Cloud technologies, data analytics and robotics are becoming essential tools for larger institutions as they work to meet the challenges of the digital economy. But these new technologies also expand the attack surface. More complex IT systems are harder to secure end to end, and a focus on regulatory compliance alone can leave gaps.
On the other end of the spectrum, the sector also includes accounting firms, credit unions and asset managers, some of which are smaller and may not have the expansive IT or security staff on-site to provide in-depth security monitoring and management.
Many also use email to conduct financial transactions (an issue that has been compounded during the pandemic), presenting an opportunity for threat actors to insert themselves into the process. They also heavily leverage third-party providers using remote access technologies, which can be configured insecurely without the financial institution’s knowledge — another potential point of vulnerability.
Which Threat Types Loom Largest?
As noted earlier, BEC attacks are a growing threat and were most frequently targeted against financial organizations in our 2019 sample. Many of these were launched against smaller organizations with fewer controls in place, but any organization can be a victim because this threat type targets unwary people in the business using increasingly sophisticated spear-phishing tactics.
Insider attacks are also a significant concern. According to the 2020 Verizon Data Breach Investigation Report, 30% of breaches were the result of an internal threat. While our data revealed insider threats can be influenced by a range of motives, such as revenge against the employer, a desire to steal personal work to gain new employment and fraud, stealing funds is not only a frequent motive; it is typically the primary motive in the financial services sector. With the increase of anonymization capabilities and crimeware as a service, the barrier to entry is lowering for an insider looking to turn criminal.
Finally, inadvertent disclosure of data (e.g., accidental cloud or web application misconfigurations that expose personally identifiable information) significantly affects financial services. These organizations are increasingly using complex cloud and digital customer access solutions, opening more opportunities for security control and settings errors.
What Can Organizations Do To Keep Up?
A common element among the threat types affecting financial services is that they tap into human vulnerability. The risk of BEC, insider threats and inadvertent disclosure of data can all be reduced through more rigorous training.
I advise conducting biannual in-depth security awareness training that goes beyond the basics so employees learn to spot advanced threat tactics. Training should address advanced phishing techniques (getting iteratively harder each time), a broad range of social engineering tactics, signs of insider threat activities (as well as providing anonymous methods to report issues) and physical security. The training program should include customized modules focused on each group in the company, addressing how they may be targeted.
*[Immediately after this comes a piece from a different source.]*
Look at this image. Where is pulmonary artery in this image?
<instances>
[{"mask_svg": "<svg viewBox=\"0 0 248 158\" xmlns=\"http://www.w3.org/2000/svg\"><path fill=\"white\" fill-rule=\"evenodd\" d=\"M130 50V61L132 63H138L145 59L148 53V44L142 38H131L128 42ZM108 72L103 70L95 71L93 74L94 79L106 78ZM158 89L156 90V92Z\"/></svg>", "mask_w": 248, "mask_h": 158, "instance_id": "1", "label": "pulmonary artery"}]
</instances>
Focused, in-depth training of security and IT personnel on cloud platforms is essential. Managed security services that offer 24/7 monitoring and response capabilities are an excellent way to augment smaller IT operations, but larger organizations often use them as well due to the increasingly specialized skill sets needed in today’s environments.
To help optimize and prioritize security expenditures, security assessments and penetration testing conducted with the appropriate level of rigor can identify weaknesses and better target investments.
No sector is without vulnerabilities, and all are being targeted. However, financial services is bearing the brunt of attacks because of the financial and data assets they control. Ensuring that security investments are targeted in the right areas and that staff is trained will help financial services organizations better weather the hacker storm.